*** Excerpted passage Section Begins ***

To defeat racism and fascism we have to… well, we have to confront them with a specific political effort and consciously directed movement of social forces. Imagining otherwise is, to borrow a phrase from the great Black agitator and political thinker Frederick Douglass, to “want rain without thunder and lightning… the ocean without the roar of its many waters”.
If we embrace the “many waters”, however, the headwaters, streams and rivulets which make up the movement of us, the immense majority seeking to act in the interests of immense majority, then potential pitfalls can be turned into stepping stones, danger into opportunity.
Global capitalism has globalised its metropolis. There is space, sure, for the elites of old imperial cities, such as London, to play out within their geographical limits the divide and rule policies they perfected in a previous, colonial phase of empire. A case of divide et impera, orbem et urbem. [TTRR: I really don’t think that my bits of Latin will enable me to “do Romanian as good as me”, but thanks for the encouragement.]
Space too for right-wing political adventurers and charlatans of all types — from Nigel Farage “the establishment’s anti-establishment xenophobe” to fascist barbarians.

*** Excerpted passage Section Ends ***
*** Stored data Section Begins ***

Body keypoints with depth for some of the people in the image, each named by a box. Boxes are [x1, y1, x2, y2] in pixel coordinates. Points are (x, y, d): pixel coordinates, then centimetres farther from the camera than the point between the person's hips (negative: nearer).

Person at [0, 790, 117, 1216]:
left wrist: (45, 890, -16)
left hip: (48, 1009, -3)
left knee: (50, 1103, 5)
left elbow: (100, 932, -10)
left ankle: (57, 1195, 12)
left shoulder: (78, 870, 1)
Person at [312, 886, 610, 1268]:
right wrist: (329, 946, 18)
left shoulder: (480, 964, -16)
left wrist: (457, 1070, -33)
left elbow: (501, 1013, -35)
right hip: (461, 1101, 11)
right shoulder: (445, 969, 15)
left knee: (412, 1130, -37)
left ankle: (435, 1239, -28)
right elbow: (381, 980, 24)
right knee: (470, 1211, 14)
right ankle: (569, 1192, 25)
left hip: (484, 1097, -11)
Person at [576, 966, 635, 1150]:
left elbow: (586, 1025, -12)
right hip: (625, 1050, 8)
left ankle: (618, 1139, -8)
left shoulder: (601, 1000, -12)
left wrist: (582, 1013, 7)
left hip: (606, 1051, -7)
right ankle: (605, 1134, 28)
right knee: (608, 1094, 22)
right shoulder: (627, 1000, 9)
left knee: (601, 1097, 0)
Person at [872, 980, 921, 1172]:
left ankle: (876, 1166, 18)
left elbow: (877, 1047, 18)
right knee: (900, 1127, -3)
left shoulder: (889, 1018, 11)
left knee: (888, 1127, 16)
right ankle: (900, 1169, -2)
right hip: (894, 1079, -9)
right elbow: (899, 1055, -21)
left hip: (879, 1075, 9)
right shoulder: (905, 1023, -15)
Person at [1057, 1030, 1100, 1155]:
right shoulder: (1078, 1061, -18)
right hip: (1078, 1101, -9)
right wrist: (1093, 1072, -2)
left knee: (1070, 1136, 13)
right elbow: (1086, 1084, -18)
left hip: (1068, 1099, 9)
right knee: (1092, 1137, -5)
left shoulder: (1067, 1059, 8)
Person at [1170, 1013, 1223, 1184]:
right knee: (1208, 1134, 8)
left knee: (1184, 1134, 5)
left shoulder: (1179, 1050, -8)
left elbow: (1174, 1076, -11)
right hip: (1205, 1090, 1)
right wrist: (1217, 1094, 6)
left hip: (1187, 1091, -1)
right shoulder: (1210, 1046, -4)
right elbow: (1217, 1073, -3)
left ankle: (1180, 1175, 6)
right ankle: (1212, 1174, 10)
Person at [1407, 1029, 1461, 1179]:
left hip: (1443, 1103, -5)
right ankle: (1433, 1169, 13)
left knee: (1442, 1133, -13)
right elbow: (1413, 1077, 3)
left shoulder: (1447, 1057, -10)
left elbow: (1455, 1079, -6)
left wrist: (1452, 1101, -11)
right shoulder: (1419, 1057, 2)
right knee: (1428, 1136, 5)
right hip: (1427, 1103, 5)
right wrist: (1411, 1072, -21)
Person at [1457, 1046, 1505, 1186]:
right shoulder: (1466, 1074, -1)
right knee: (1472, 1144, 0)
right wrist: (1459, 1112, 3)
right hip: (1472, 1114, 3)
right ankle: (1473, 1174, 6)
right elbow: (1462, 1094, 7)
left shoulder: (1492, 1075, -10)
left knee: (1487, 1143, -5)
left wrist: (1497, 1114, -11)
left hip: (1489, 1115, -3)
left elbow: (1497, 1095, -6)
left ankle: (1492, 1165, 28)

*** Stored data Section Ends ***

What needs to be done
Can you resume the essay on confronting racism and fascism right after its last sentence?

Exercise response
That same space — the cosmopolitan city — is home to another potential, however. That is the possibility of the direct encounter and solidarity between working people from across the globe.
Where once calls for common interest and shared destiny had to cross borders — on maps and in the imagination — now they may also be made real directly: in the street; in places of work; schools; universities, football matches, collections for disaster relief (tsunami in Sri Lanka, earthquake in Kashmir, imperialist onslaught in Palestine)… and on drunken Saturday nights at east London “Tube Station at Midnight”, whose outcome doesn’t have to be the alienated kicking and city of nightmare so well captured by Paul Weller and The Jam.
“All politics is local”, quipped US Senator Tip O’Neill. In the epoch of the cosmopolitan city, all internationalism is local; but so too must all local solidarity, if it is to be genuine solidarity, express its internationalism, organically — unforced, but deliberately.
The general thinking of the broad Left in Europe over these matters has often been defensive. Sometimes it has acquiesced to the hierarchical mindset that is so valuable to our rulers: “The greatest weapon in the hands of the oppressor is the mind of the oppressed,” our prince Steve Biko cautioned us. Rarely have these “questions” or “problems” been seen in fact as “answers”.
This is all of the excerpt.